The Centralised Temporary Storage (CTS) facility addressed in the sixth Radioactive Waste Management Plan is designed for temporary dry storage at one single facility housing both spent fuel (SF) produced by Spain's stock of nuclear plants, and also high-level and special waste (HLW and SW).



The CTS facility can:

  • Manage both spent fuel and high-level waste/special waste under optimal conditions at one single location.
  • Manage the vitrified waste stored in France.
  • Release all nuclear power plant sites once their decommissioning is complete.
  • Decouple temporary and definitive storage.
Meanwhile, it requires fewer resources to maintain the same standards of safety and security as distributed management at individual facilities, resulting in greater resource usage efficiency.

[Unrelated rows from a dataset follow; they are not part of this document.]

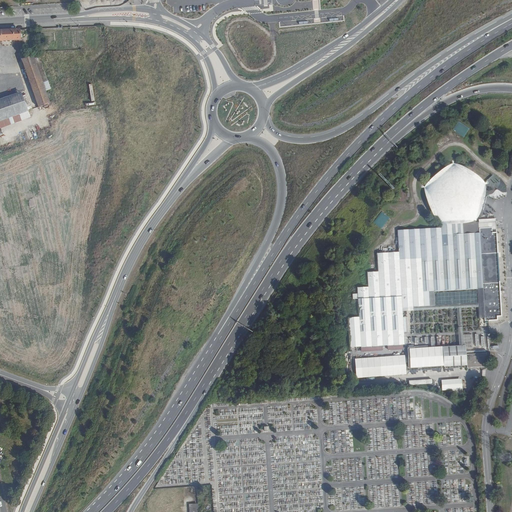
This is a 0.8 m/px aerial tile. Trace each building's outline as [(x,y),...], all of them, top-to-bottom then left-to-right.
[(22,40),(21,34),(0,35),(0,45),(18,45),(41,113),(57,107),(44,66),(39,68),(36,61),(30,63),(28,56),(30,56),(28,49),(26,50),(24,40),(22,40)] [(21,91),(0,98),(0,121),(28,111),(21,91)] [(458,121),(453,129),(464,137),(470,128),(458,121)] [(440,224),(474,223),(485,186),(457,167),(427,190),(438,225),(440,224)] [(381,212),(373,223),(381,229),(389,217),(381,212)] [(474,223),(440,224),(441,238),(398,241),(399,256),(379,257),(379,275),(368,276),(369,290),(358,291),(360,320),(348,321),(350,352),(404,349),(403,312),(424,311),(423,298),(466,296),(482,295),(484,326),(497,324),(497,321),(500,321),(496,221),(474,223)] [(443,346),(409,348),(411,368),(444,366),(443,346)] [(486,366),(485,353),(470,354),(471,367),(486,366)] [(405,355),(355,359),(356,378),(406,375),(405,355)] [(462,379),(442,380),(442,390),(462,389),(462,379)]
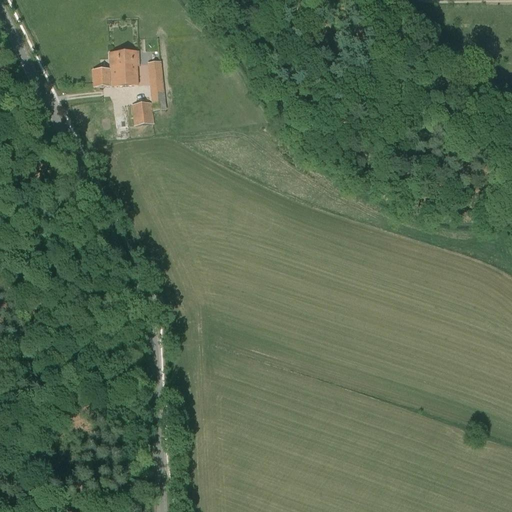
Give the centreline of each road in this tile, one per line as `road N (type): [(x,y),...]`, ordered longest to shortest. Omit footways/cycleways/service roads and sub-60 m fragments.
road 1 (secondary): [(162,511),(147,314),(0,8)]
road 2 (track): [(511,123),(462,106),(367,0)]
road 3 (track): [(314,0),(190,7),(157,31),(145,52)]
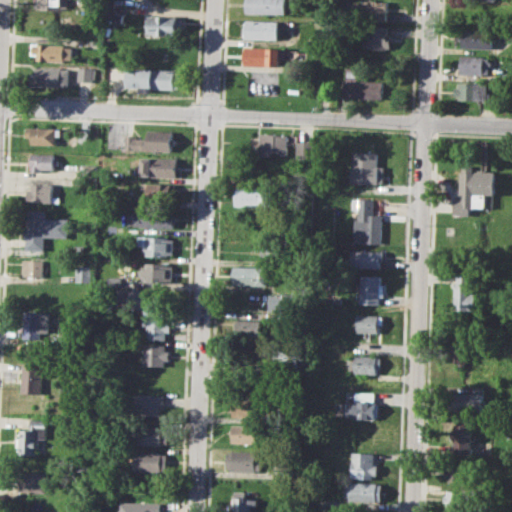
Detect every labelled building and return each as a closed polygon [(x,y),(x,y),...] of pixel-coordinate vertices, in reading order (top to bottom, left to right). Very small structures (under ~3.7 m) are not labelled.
[(68,0),(68,7),(64,7),(64,10),(39,10),(39,0),(68,0)] [(245,0),(289,0),(289,14),(245,13),(245,0)] [(368,0),(387,0),(386,21),(368,21),(368,0)] [(149,16),(183,16),(182,34),(149,34),(149,16)] [(245,20),(281,21),(281,39),(244,38),(245,20)] [(369,26),(387,27),(386,33),(391,34),(390,49),(363,48),(363,37),(369,38),(369,26)] [(463,29),(494,30),(493,48),(462,47),(463,29)] [(32,44),(74,45),(74,61),(37,60),(38,54),(32,54),(32,44)] [(245,46),(282,47),(281,65),(244,64),(245,46)] [(460,56),(490,57),(489,74),(459,73),(460,56)] [(344,97),(344,90),(337,90),(337,78),(346,79),(346,65),(358,66),(357,79),(385,81),(385,99),(344,97)] [(36,67),(70,68),(70,86),(32,84),(32,73),(36,74),(36,67)] [(79,67),(96,67),(96,81),(79,81),(79,67)] [(128,68),(182,70),(182,90),(127,87),(128,68)] [(459,82),(489,83),(488,100),(458,99),(458,95),(454,95),(454,86),(459,86),(459,82)] [(27,126),(57,127),(56,144),(33,143),(33,137),(27,137),(27,126)] [(125,134),(137,135),(137,138),(148,139),(148,128),(174,129),(173,151),(125,150),(125,134)] [(260,133),(289,135),(288,152),(271,151),(271,156),(258,155),(260,133)] [(297,141),(315,142),(314,157),(296,156),(297,141)] [(352,151),(378,152),(378,165),(382,166),(381,183),(351,182),(352,151)] [(33,153),(53,153),(53,159),(59,159),(59,162),(54,162),(54,168),(42,167),(42,171),(32,171),(32,165),(28,165),(28,160),(33,160),(33,153)] [(144,157),(181,159),(180,177),(143,175),(144,157)] [(265,163),(293,164),(293,177),(265,176),(265,163)] [(454,213),(454,195),(460,195),(461,171),(464,171),(465,165),(475,165),(474,171),(495,171),(495,194),(486,194),(485,207),(470,207),(470,214),(454,213)] [(32,183),(55,184),(54,196),(62,196),(61,203),(27,201),(27,190),(32,190),(32,183)] [(148,183),(176,183),(176,199),(147,198),(148,183)] [(237,186),(263,187),(262,207),(236,206),(237,186)] [(353,198),(374,199),(373,213),(382,213),(381,242),(354,241),(355,219),(358,219),(359,208),(352,207),(353,198)] [(137,208),(176,210),(175,228),(136,226),(137,208)] [(29,210),(47,210),(47,217),(71,218),(70,237),(47,237),(47,250),(28,249),(29,210)] [(138,234),(170,235),(170,238),(176,239),(176,254),(170,253),(170,256),(147,256),(147,250),(142,250),(143,243),(138,242),(138,234)] [(261,242),(281,242),(281,256),(261,256),(261,242)] [(351,250),(385,250),(384,261),(380,261),(380,268),(350,268),(351,250)] [(27,259),(46,260),(46,276),(27,276),(27,259)] [(147,263),(175,264),(175,282),(147,282),(147,277),(140,277),(140,267),(147,268),(147,263)] [(76,265),(93,265),(93,282),(76,282),(76,265)] [(234,266),(270,267),(270,285),(234,284),(234,266)] [(456,273),(471,274),(470,292),(479,293),(478,310),(454,310),(456,273)] [(360,274),(381,275),(380,283),(385,284),(384,295),(380,295),(380,304),(359,303),(360,274)] [(109,277),(125,277),(125,286),(108,286),(109,277)] [(117,289),(150,289),(149,304),(144,303),(144,313),(132,313),(132,308),(116,307),(117,289)] [(269,294),(297,295),(296,313),(268,312),(269,294)] [(25,311),(51,311),(51,339),(25,339),(25,311)] [(357,315),(384,315),(383,325),(378,325),(378,333),(357,333),(357,315)] [(145,318),(169,319),(168,323),(173,323),(173,331),(168,331),(168,339),(149,339),(150,325),(145,325),(145,318)] [(237,319),(261,320),(261,337),(237,336),(237,319)] [(145,344),(166,345),(166,350),(172,350),(172,360),(166,360),(166,366),(145,365),(145,344)] [(449,345),(466,345),(466,363),(449,363),(449,345)] [(349,357),(356,357),(356,355),(382,355),(382,368),(377,368),(377,374),(355,373),(355,370),(349,370),(349,357)] [(24,364),(38,365),(38,368),(43,369),(42,393),(23,392),(24,364)] [(346,401),(356,402),(356,392),(374,392),(374,402),(379,402),(379,418),(345,417),(346,401)] [(449,392),(484,393),(484,412),(448,411),(449,392)] [(131,394),(166,395),(166,416),(130,415),(131,394)] [(259,397),(259,417),(234,416),(234,409),(230,409),(230,396),(259,397)] [(21,428),(32,428),(32,418),(48,418),(48,438),(40,438),(40,454),(21,454),(21,428)] [(136,424),(171,426),(170,445),(136,443),(136,424)] [(233,425),(259,425),(259,443),(233,443),(233,425)] [(449,425),(472,426),(471,453),(448,452),(449,425)] [(228,450),(257,451),(257,459),(263,459),(263,471),(227,470),(228,450)] [(138,452),(169,453),(169,472),(137,470),(138,452)] [(353,452),(373,452),(373,464),(378,464),(378,475),(373,475),(373,478),(352,478),(353,452)] [(449,462),(468,463),(468,481),(448,480),(449,462)] [(16,471),(49,472),(48,493),(15,492),(16,471)] [(346,482),(382,482),(381,501),(345,500),(346,482)] [(447,489),(465,490),(464,507),(448,507),(448,502),(444,502),(444,495),(447,495),(447,489)] [(233,511),(234,490),(250,490),(249,498),(259,498),(258,504),(252,504),(252,511),(233,511)] [(121,511),(121,501),(163,502),(163,511),(121,511)]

The CTS facility is designed for an operational life of around 60 years, following which all the waste would be transferred to the DGR and the facility would then be decommissioned.


The decision to store SF and HLW at one single location in Spain is based on a December 2004 Decision of the Industry Committee in the Lower House of Parliament, calling on the Government, in partnership with Enresa, to develop the criteria to implement a temporary storage facility for SF and HLW in Spain.

The current 6th GRWP and the draft 7th GRWP now being processed maintain the strategy of unified temporary management of SF, HLW and SW at one single facility, allowing for the operational start-up of a CTS.

In order to conduct the facility site selection process, Royal Decree 775/2006 of 23 June 2006 was approved, setting up an Inter-ministerial Committee to establish the criteria that the CTS facility site must fulfil, giving rise to a selection procedure resulting in approval of the designation of Villar de Cañas in Cuenca as the site for the facility and associated technological centre, by means of the Resolution of the Council of Ministers of 30 December 2011.

On the basis of the above, in January 2014, Enresa presented the then Ministry of Industry, Energy and Tourism with an application for prior authorisation and construction authorisation for this facility. The CSN issued its favourable report with regard to the prior authorisation request on 27 July 2015.

However, before either of these two authorisations had been granted, in July 2018 the State Secretariat for Energy requested that the CSN and the State Secretariat for the Environment suspend both the issuance of the required report on the construction authorisation, and the handling of the environmental assessment procedure, respectively, until the 7th GRWP was approved.



Definitive storage system

In accordance with Council Directive 2011/70/Euratom of 19 July 2011, establishing a Community framework for the responsible and safe management of spent fuel and radioactive waste, the broadly accepted concept at present is that a deep geological repository (DGR) represents the safest and most sustainable option as the endpoint of the management of SF and HLW.

The aim pursued by the storage of HLW in deep geological formations is to prevent the radioactive substances they contain from reaching the human environment in concentrations that could harm the natural world, and hence human health.

In order to achieve this, the waste must be isolated for lengthy time periods, allowing the level of activity of the various radioactive elements it contains to decay to sufficiently low values so as not to alter the natural background radiation, and not to increase normal doses for human beings.

The DGR is based on the so-called multi-barrier principle, which involves placing a series of artificial and natural barriers between the waste and the biosphere. Safety does not rely on one single barrier, but on the combined action of different barriers with different functions. The aim is that any deficiencies that could arise in the performance of one barrier over time would not compromise the overall safety of the system.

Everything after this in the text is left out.